■ **Task**
Show each line of the data below that has the string "lines" in it.

(Beginning of Given entries)

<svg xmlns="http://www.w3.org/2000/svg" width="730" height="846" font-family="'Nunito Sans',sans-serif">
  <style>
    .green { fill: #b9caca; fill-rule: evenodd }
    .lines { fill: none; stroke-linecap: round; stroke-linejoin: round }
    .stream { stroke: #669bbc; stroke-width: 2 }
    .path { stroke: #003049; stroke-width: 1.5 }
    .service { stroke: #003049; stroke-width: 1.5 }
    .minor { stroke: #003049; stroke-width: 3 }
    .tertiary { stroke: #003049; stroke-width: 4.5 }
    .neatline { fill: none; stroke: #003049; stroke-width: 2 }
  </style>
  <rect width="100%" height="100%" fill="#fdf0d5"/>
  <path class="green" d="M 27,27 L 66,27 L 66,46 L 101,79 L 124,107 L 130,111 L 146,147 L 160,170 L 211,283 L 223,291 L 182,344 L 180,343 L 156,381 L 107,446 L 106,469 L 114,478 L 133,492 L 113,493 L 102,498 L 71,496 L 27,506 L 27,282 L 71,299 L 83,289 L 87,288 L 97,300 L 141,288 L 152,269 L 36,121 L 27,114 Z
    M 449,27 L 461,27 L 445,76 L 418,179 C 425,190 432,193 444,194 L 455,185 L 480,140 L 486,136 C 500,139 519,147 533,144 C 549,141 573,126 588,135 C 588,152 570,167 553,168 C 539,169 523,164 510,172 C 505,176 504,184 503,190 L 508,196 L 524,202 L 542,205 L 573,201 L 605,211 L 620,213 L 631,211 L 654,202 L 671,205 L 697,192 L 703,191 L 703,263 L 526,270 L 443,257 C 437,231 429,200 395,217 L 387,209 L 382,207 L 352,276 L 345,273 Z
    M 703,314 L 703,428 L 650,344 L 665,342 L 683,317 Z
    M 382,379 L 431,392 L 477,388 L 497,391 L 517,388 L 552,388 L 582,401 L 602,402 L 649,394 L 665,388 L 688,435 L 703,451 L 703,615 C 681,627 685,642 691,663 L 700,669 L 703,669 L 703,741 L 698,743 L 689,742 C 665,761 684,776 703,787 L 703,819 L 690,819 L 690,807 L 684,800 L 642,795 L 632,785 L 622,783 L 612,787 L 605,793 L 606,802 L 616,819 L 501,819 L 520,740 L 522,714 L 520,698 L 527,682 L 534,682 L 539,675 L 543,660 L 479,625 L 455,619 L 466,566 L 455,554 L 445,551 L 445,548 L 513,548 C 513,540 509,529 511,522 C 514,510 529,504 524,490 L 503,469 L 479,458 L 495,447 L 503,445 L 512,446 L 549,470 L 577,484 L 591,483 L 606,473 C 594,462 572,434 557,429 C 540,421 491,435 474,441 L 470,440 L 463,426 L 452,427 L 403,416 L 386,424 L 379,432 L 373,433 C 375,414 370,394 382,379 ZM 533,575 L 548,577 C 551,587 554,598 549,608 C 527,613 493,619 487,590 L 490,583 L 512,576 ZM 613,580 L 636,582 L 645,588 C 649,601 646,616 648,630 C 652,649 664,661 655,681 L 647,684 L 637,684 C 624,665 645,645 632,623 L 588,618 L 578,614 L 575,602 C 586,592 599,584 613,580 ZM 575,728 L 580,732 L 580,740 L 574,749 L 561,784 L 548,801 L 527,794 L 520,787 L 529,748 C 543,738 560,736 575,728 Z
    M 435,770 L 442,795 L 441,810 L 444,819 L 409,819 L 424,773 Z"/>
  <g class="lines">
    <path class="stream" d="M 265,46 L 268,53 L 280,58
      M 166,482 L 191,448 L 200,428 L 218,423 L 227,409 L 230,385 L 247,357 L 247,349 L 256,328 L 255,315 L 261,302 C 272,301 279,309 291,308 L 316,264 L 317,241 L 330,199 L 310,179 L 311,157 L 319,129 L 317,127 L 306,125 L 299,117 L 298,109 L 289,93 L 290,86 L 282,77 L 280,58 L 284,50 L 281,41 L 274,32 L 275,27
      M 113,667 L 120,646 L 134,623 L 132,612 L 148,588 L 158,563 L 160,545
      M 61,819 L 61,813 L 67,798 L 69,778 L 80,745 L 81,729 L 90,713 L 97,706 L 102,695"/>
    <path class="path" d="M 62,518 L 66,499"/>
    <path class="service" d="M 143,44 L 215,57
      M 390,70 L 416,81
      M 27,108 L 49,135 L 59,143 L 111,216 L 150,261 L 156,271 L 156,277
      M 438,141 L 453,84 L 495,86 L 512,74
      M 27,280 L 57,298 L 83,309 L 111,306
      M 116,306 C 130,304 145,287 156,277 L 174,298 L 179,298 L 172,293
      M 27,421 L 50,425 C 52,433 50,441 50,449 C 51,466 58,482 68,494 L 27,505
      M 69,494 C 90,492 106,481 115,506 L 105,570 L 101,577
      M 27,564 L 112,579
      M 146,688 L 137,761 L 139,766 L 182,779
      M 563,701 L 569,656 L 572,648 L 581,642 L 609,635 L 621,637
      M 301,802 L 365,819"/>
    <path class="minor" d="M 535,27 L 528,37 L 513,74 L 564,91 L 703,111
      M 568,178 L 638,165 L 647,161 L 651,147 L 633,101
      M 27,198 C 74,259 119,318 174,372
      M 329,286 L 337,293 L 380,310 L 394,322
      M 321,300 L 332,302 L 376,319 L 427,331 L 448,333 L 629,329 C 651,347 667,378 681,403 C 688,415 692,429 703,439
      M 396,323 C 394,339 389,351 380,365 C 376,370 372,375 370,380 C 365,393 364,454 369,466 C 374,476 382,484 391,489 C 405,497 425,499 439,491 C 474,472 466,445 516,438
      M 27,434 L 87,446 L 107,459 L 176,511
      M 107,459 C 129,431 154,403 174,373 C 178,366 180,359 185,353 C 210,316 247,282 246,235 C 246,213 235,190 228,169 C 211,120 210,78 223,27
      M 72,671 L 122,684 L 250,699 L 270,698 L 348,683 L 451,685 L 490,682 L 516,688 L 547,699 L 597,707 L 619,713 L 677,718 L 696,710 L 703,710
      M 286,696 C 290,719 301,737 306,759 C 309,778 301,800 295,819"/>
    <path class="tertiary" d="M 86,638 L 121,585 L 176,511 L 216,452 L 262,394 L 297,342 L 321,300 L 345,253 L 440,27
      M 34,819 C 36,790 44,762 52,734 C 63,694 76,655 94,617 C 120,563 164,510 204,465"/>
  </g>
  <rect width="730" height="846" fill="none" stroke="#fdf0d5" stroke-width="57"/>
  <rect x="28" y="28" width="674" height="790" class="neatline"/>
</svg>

(End of Given entries)

■ **Expected output**
    .lines { fill: none; stroke-linecap: round; stroke-linejoin: round }
  <g class="lines">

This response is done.